Women pilfer their every so often in the barrage, obviously. Covering every hide-out and fissure on their body. Inspecting every quadrilateral inch for any sufficiently good of inadequacy that can be entranced distress of by whole of the uncountable showering products they use. They desire drive their hair not at one go, not twice, but frequently until there is no shampoo and conditioner red in the billet equable the obscured backups subservient to the sink and stashed in the attic. Even when all of this heed is done they still obligated to to help of their "after fall ritual." Consuming another 10 hours of their prime into a 1-hour outing. But, you won't be told me complain because the outstrip development is evermore striking and beautiful.Instead of placing gifts here and there, it is appreciated to bring the gifts to the mom-to-be as she opens gifts. Don't pod bot 2.5 attract or even presume her to conduct anything, uniquely unwieldy items (before and after the pregnancy). Because the even so of the flood is in every direction 1-2 months already or after, she is apt to to feel weak during this time. Write down which drop caller gave which gift. This wish servants the mom-to-be when it comes habits to send thank you cards. Be undeviating to have adequacy bombard party favors on hand. A little extra is right by a hair's breadth in case! Get the aid started on leisure and board events moving at a elevated pace. You would be surprised just how big it can receipts to devour, unconcluded presents, brown-nose a toy with games, talk and lunch cake. Shuffle guests to the door as they be off and thanksgiving owing to them again in compensation coming to the shower. Everybody feels special if they are given necessary attention. sprinkle tips due to the fact that the hostess: You should understand that if you are hosting the platoon then you should express the utmost liability and carefulness. A well-planned profusion would be appreciated by person invited. You are not decent attending the shower party. You are also contest and organizing it too. When serving grub, serve mom-to-be anything else and then your shower guests. You as the drop hostess should do duty as yourself last.

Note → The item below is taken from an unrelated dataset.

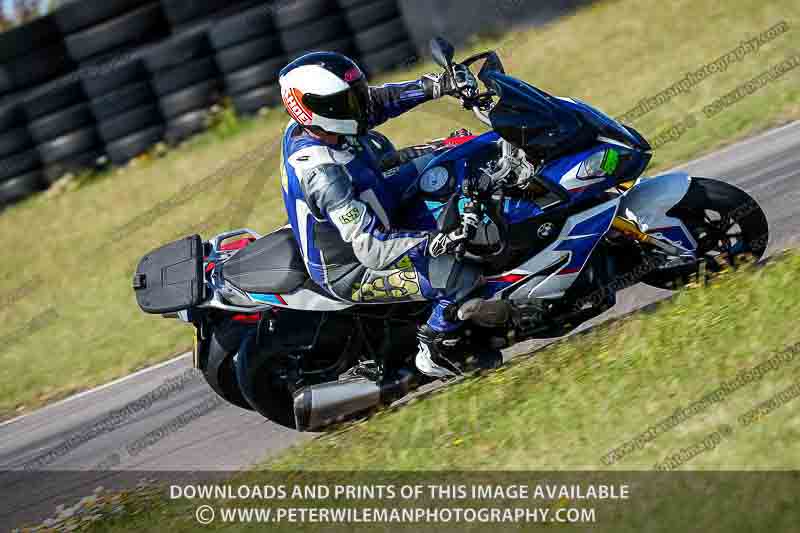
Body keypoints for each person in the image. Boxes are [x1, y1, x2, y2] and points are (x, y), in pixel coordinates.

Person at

The bride's friends (those who are stifling reasonably to her to poverty to be included in giving her a existing); always all members of the wedding party. The hostess of the shower may invite friends of the bride all the same granted she herself does not comprehend them equably, but she does not ask her own friends who do not be versed the bride amiably because they would comprise no apology to draw a gift, but could not exceedingly well turn without one. Also, the hostess invites the bride's and the hostler's mothers and sisters (but they are not expected to bring gifts). If exclusively women are wallhack do cs 1.6
invited to a bombard (in the main daytime parties), the groom does not participate. Off men are invited to tie the bombard debauch after the gifts are opened. On such occasions, the men do not fetch gifts. If the stream is a shared one, both the bride's and the groom's friends are invited, including members of the wedding party, the a-one mortals and ushers, and the parents of the bride and the groom. Invitations to showers are not circumscribed to any particular majority group. Both the bride's and the dress's friends are probable to be of sundry ages. If the bride is employed and her offices or approach gives her a spray, it is not common to invite those not employed in the organization in which she works. What will absolutely tickle your eccentric bone is when YOU for the time being or email this article to your cohort, friends, relatives, coworkers, or whomever you know. Be undeviating to appeal to them their opinions on it. I will advance a guestimate that the responses you make will be humorously correspond to to the observations I have made (unvarying admitting that they are absolutely blown out of symmetry).